Janet Marie Huff
MAIN MEAL RECIPE
Bean Burritos
dollaradaymeals.com
flour tortillas (see miscellaneous recipes)
refried beans (instructions below)
salsa or taco sauce according to taste (optional)
finely chopped onion (optional)
grated cheese, 3 T. for each burrito
Assemble burritos: using the back of a spoon, spread tortilla with 1/4th of the refried beans (about 1/4 cup), sprinkle on 3 T. cheese. Heat in microwave for about 20 seconds or so. Add salsa or taco sauce, and onions. Fold sides in about 1 inch, then roll up burrito style. Makes 4 burritos, two per serving.
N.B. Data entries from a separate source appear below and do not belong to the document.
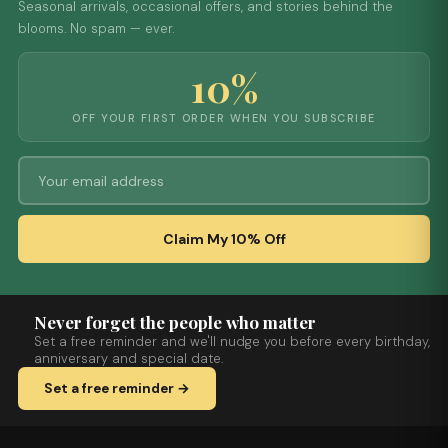
Seasonal arrivals, occasional offers, and stories behind the
blooms. No spam — ever.
10%
OFF YOUR FIRST ORDER WHEN YOU SUBSCRIBE
Claim My 10% Off
Never forget the people who matter
Set a free reminder and we'll nudge you before every birthday,
anniversary and special date.
Set a free reminder →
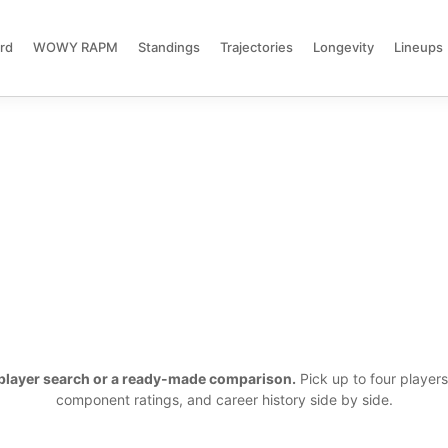
rd
WOWY RAPM
Standings
Trajectories
Longevity
Lineups
a player search or a ready-made comparison.
Pick up to four player
component ratings, and career history side by side.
Making Refried Beans: mix in small pan: 1 c. cooked and drained pinto beans saved out when making Potlicker Pintos, 1 T. water (use a bit more water if needed), 1/4 tsp. garlic salt. Simmer on low heat, covered, stirring often, until beans are extra tender. Turn off heat, mash with potato masher, adding a bit more water if needed. Can make ahead, chill, then freeze. Enough to make 4 burritos.
©Janet Marie Huff/dollaradaymeals.com
Mexican Rice
dollaradaymeals.com
2 c. very hot water 1 T. minced onion
2 cubes chicken bouillon 1 c. dry white long grain rice
1 T. oil 2 to 4 T. tomato sauce
First of all, mix the hot water and bouillon; let sit to dissolve.
In pan on medium high: put in oil, allow to get hot; add onion and rice, stir and cook until lightly brown (burns quickly: watch and stir carefully). Add water/bouillon mixture and tomato sauce, stir. Bring to a boil, cover, turn heat to low. Cook 14 minutes. Turn off heat, let pan sit covered 10 minutes, then tip lid slightly and cool 5 minutes. Makes 4 to 6 servings.